- Exercise goal -
Word for word, transcribe the lines below and drop the pictures.

Dataset entries:

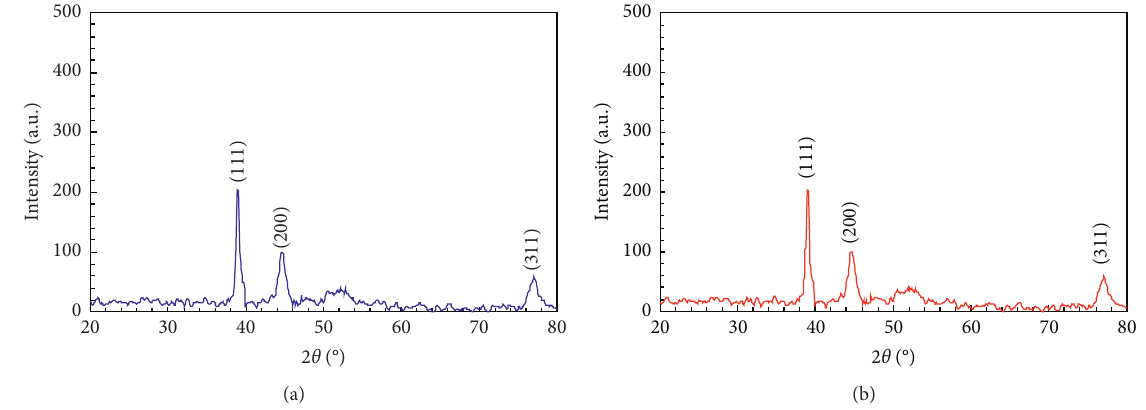
Figure 7: XRD pattern of the synthesized BCPE-AgNPs (a) and APE-AgNPs (b). Table 4: Cyclic voltammetry characteristics of aqueous black currant and apricot pomaces extracts.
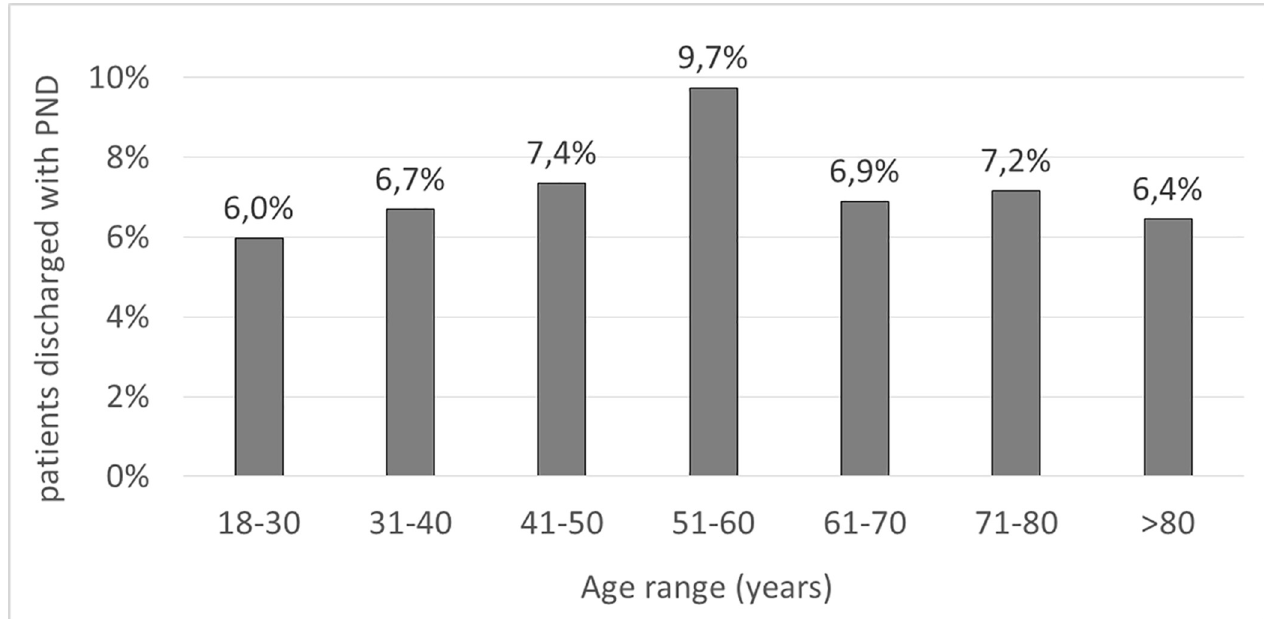
Fig 1. Percentage of patients discharged with DoC among ICU survivors stratified by age. https://doi.org/10.1371/journal.pone.0253225.g001 sepsis (1.9% vs 5.6%). These patients were also more frequently unconscious (91.7% vs 57.5%), intubated (87.7% vs 71.3%) and mechanically ventilated (86.8% vs 68.5%) at ICU admission with a lower mean Glasgow Coma Scale Score on ICU admission (4.8 ± 2.7 vs 8.8 ± 4.6 points, respectively). All of these differences were statistically significant ( p < 0.001).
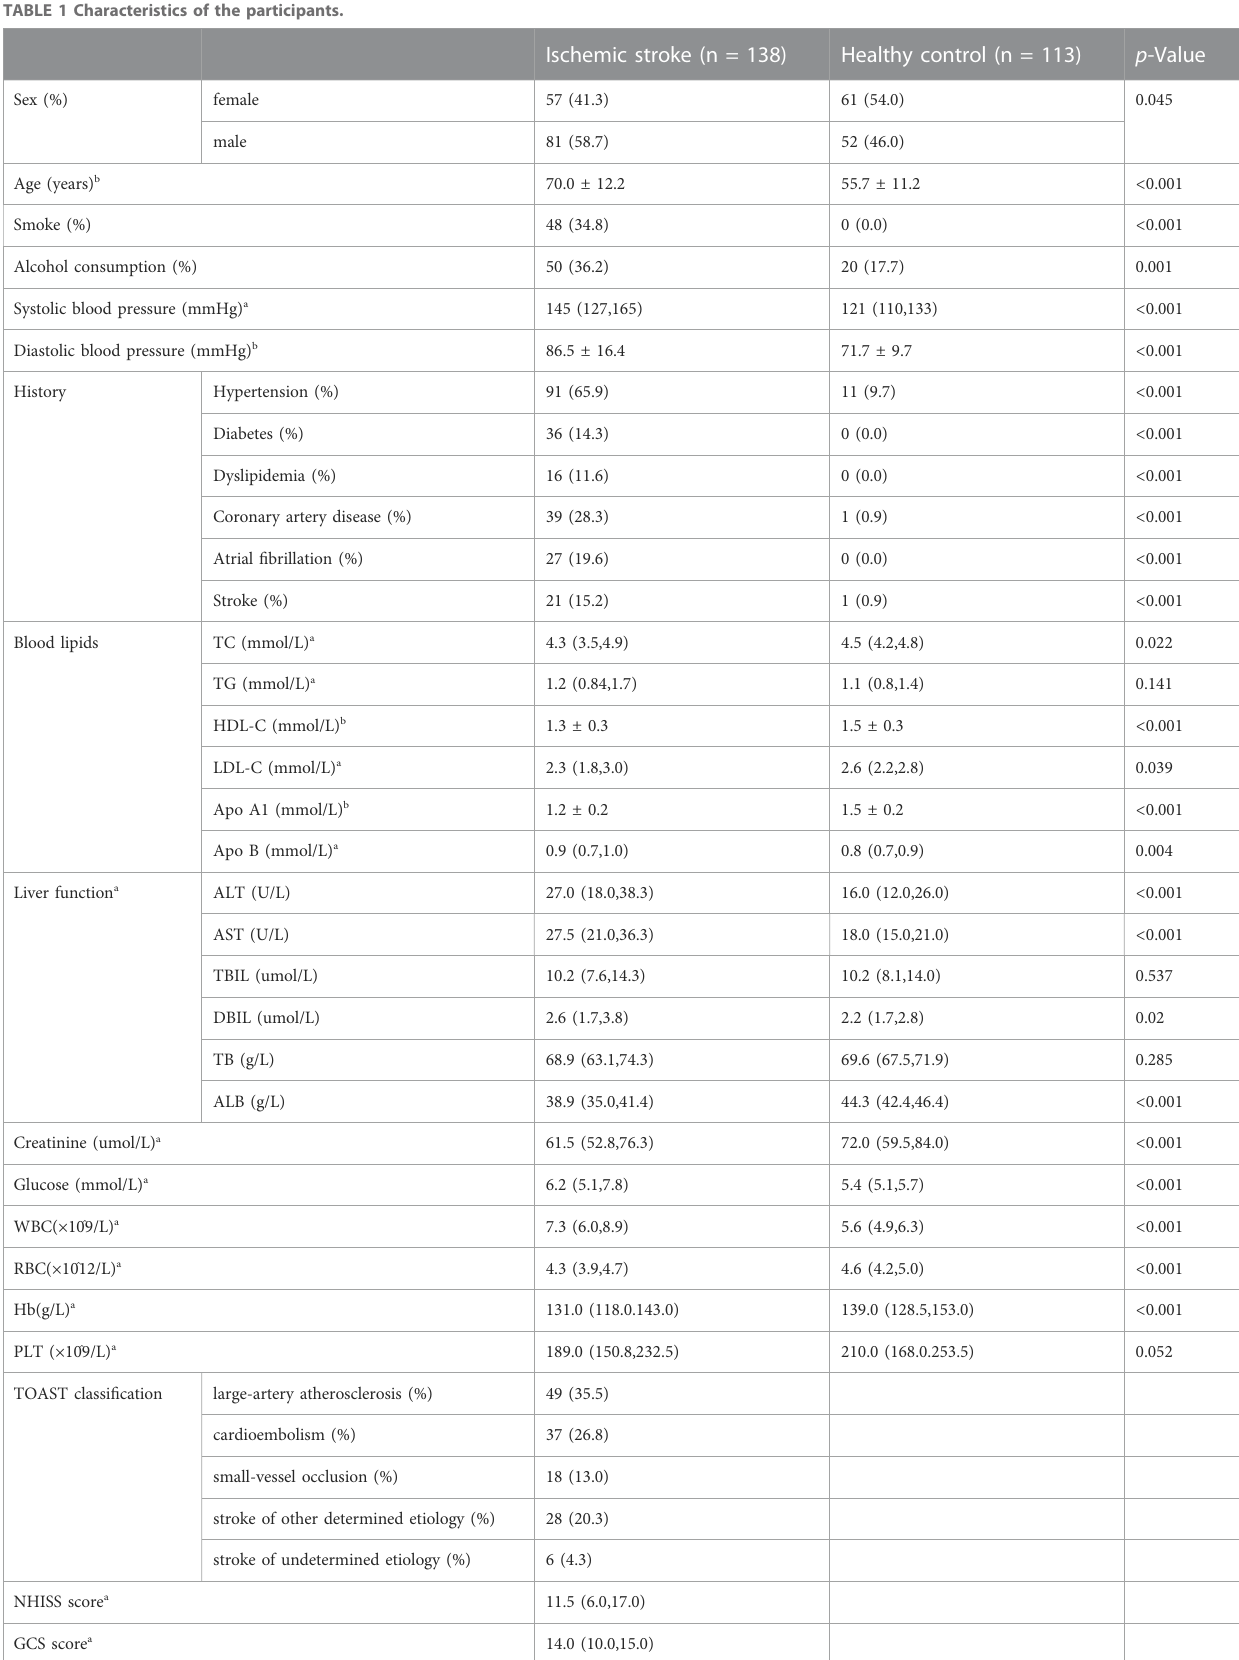
TABLE 1 Characteristics of the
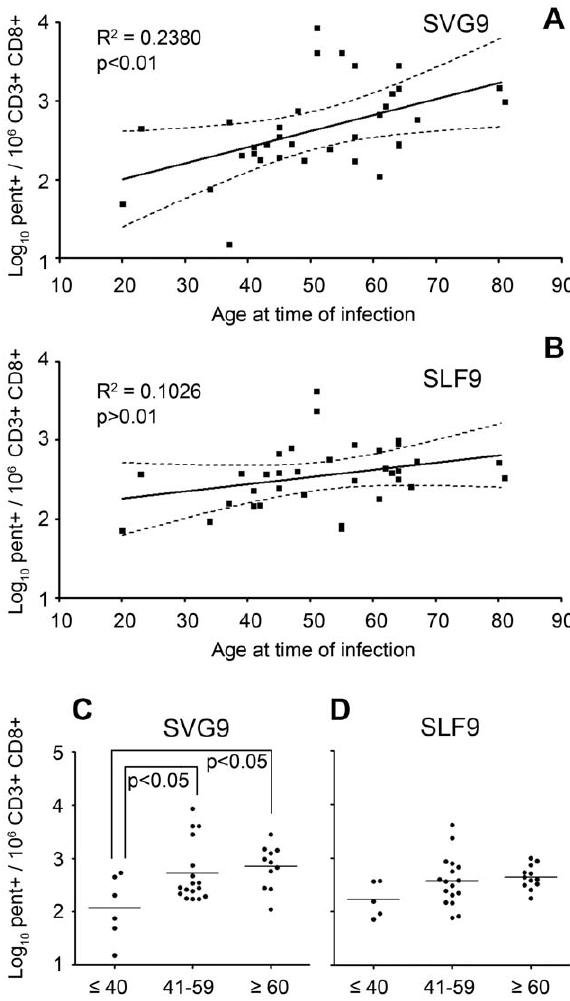
Figure 2. Frequency of SVG9 but not SLF9 specific cells increase with age. Log 10 frequency of p-MHC multimer positive cells specific for SVG9 (A) and (B) SLF9 WNV epitopes vs age. The linear regression model is shown with the 95% confidence bands. Log 10 frequency of SVG9 (C) and SLF9 (D) p-MHC multimer positive cells were divided into three age groups: subjects # 40, 41–59, and $ 60 at time of infection. For (C) data did not fit a normal distribution so a Kruskal- Wallis ANOVA was used with Dunn’s method of comparative analysis and medians are shown.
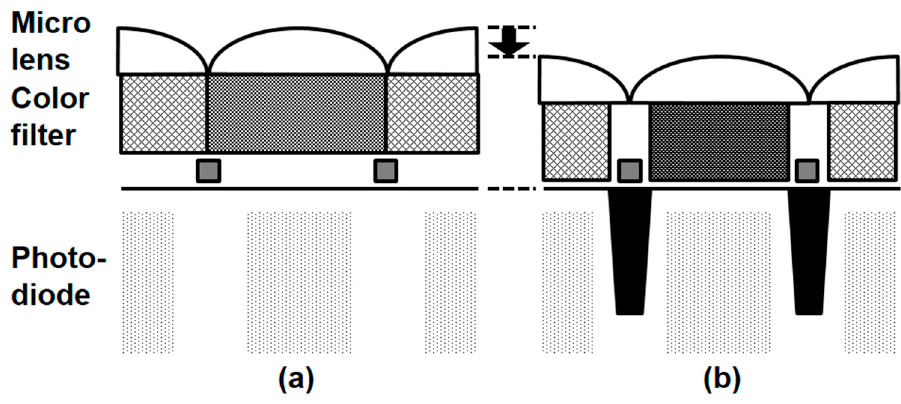
Figure 13. Schematic cross-sectional views of pixel. ( a ) Control pixel; ( b ) crosstalk-improved pixel.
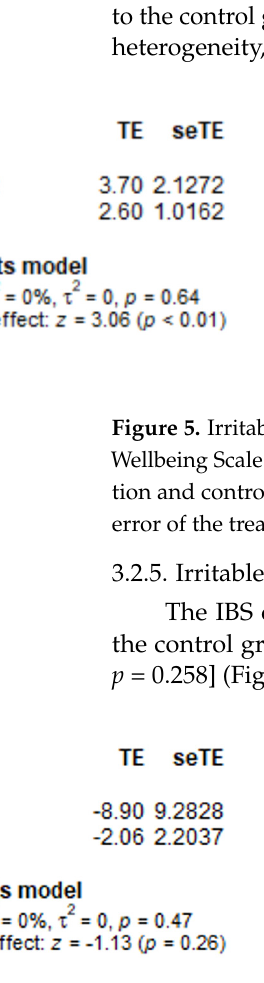
Figure 4. Irritable bowel syndrome—perceived stress standardized mean difference comparison between mindfulness intervention and control. IBS-PS, irritable bowel syndrome perceived stress; SMD, standardized mean difference; TE, treatment effect as SMD; seTE, standard error of the treatment effect; CI, confidence interval [15,17,21].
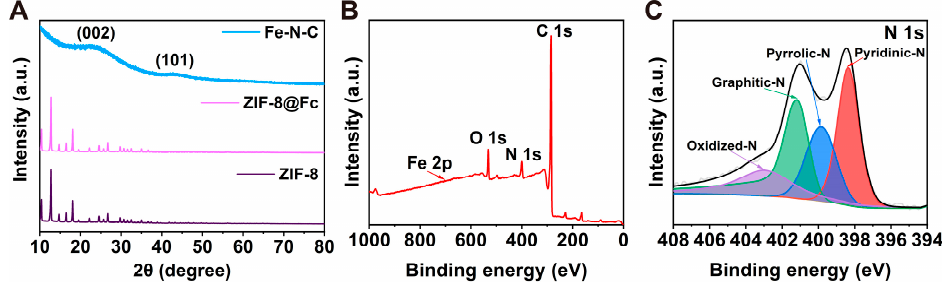
Figure 2. ( A ) XRD patterns of Fe-N-C, ZIF-8@Fc, and ZIF-8. ( B ) XPS survey spectrum of Fe-N-C. ( C ) XPS spectrum of N 1s for Fe-N-C.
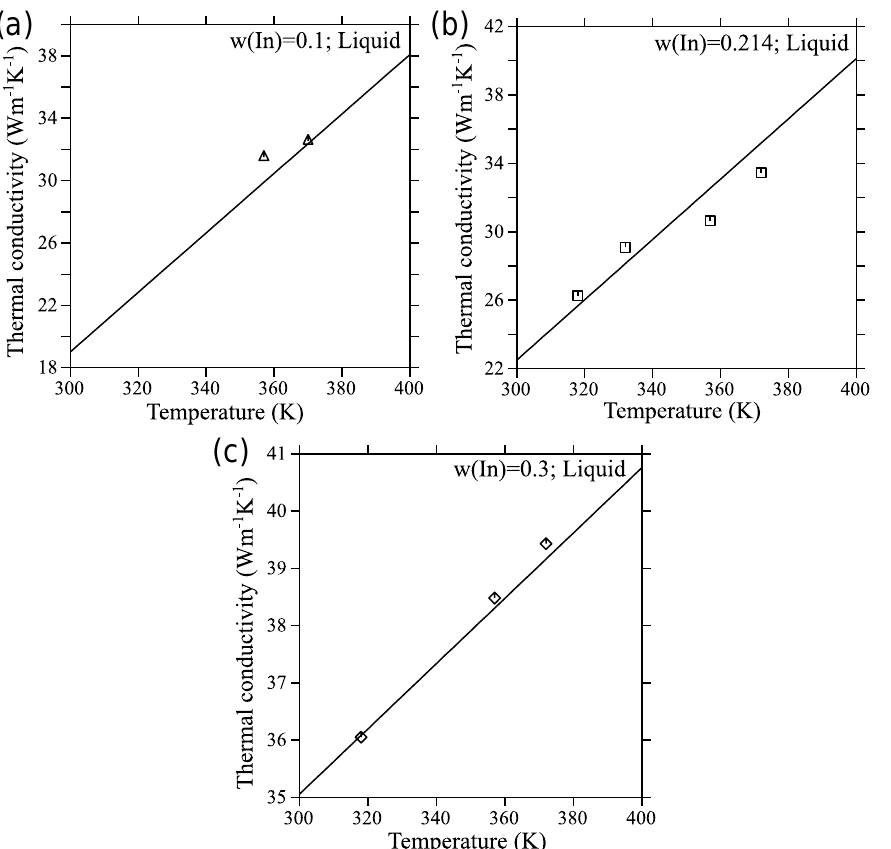
Figure 7. Comparison between calculated (solid line) and experimental (symbols) thermal conductivities of liquid Ga-In alloys at ( a ) w(In) = 0.1, ( b ) w(In) = 0.214 and ( c ) w(In) = 0.3.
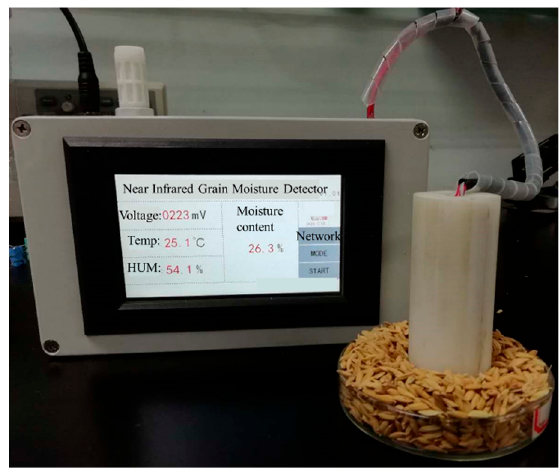
Figure 7. The detection process for test the sensor performance.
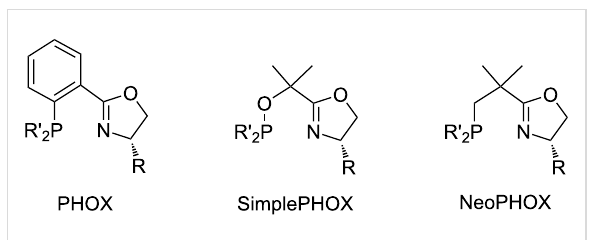
Figure 1: Structural motifs of phospinooxazoline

- Answer to the problem -
Figure 7: XRD pattern of the synthesized BCPE-AgNPs (a) and APE-AgNPs (b). Table 4: Cyclic voltammetry characteristics of aqueous black currant and apricot pomaces extracts.
Fig 1. Percentage of patients discharged with DoC among ICU survivors stratified by age. https://doi.org/10.1371/journal.pone.0253225.g001 sepsis (1.9% vs 5.6%). These patients were also more frequently unconscious (91.7% vs 57.5%), intubated (87.7% vs 71.3%) and mechanically ventilated (86.8% vs 68.5%) at ICU admission with a lower mean Glasgow Coma Scale Score on ICU admission (4.8 ± 2.7 vs 8.8 ± 4.6 points, respectively). All of these differences were statistically significant ( p < 0.001).
TABLE 1 Characteristics of the
Figure 2. Frequency of SVG9 but not SLF9 specific cells increase with age. Log 10 frequency of p-MHC multimer positive cells specific for SVG9 (A) and (B) SLF9 WNV epitopes vs age. The linear regression model is shown with the 95% confidence bands. Log 10 frequency of SVG9 (C) and SLF9 (D) p-MHC multimer positive cells were divided into three age groups: subjects # 40, 41–59, and $ 60 at time of infection. For (C) data did not fit a normal distribution so a Kruskal- Wallis ANOVA was used with Dunn’s method of comparative analysis and medians are shown.
Figure 13. Schematic cross-sectional views of pixel. ( a ) Control pixel; ( b ) crosstalk-improved pixel.
Figure 4. Irritable bowel syndrome—perceived stress standardized mean difference comparison between mindfulness intervention and control. IBS-PS, irritable bowel syndrome perceived stress; SMD, standardized mean difference; TE, treatment effect as SMD; seTE, standard error of the treatment effect; CI, confidence interval [15,17,21].
Figure 2. ( A ) XRD patterns of Fe-N-C, ZIF-8@Fc, and ZIF-8. ( B ) XPS survey spectrum of Fe-N-C. ( C ) XPS spectrum of N 1s for Fe-N-C.
Figure 7. Comparison between calculated (solid line) and experimental (symbols) thermal conductivities of liquid Ga-In alloys at ( a ) w(In) = 0.1, ( b ) w(In) = 0.214 and ( c ) w(In) = 0.3.
Figure 7. The detection process for test the sensor performance.
Figure 1: Structural motifs of phospinooxazoline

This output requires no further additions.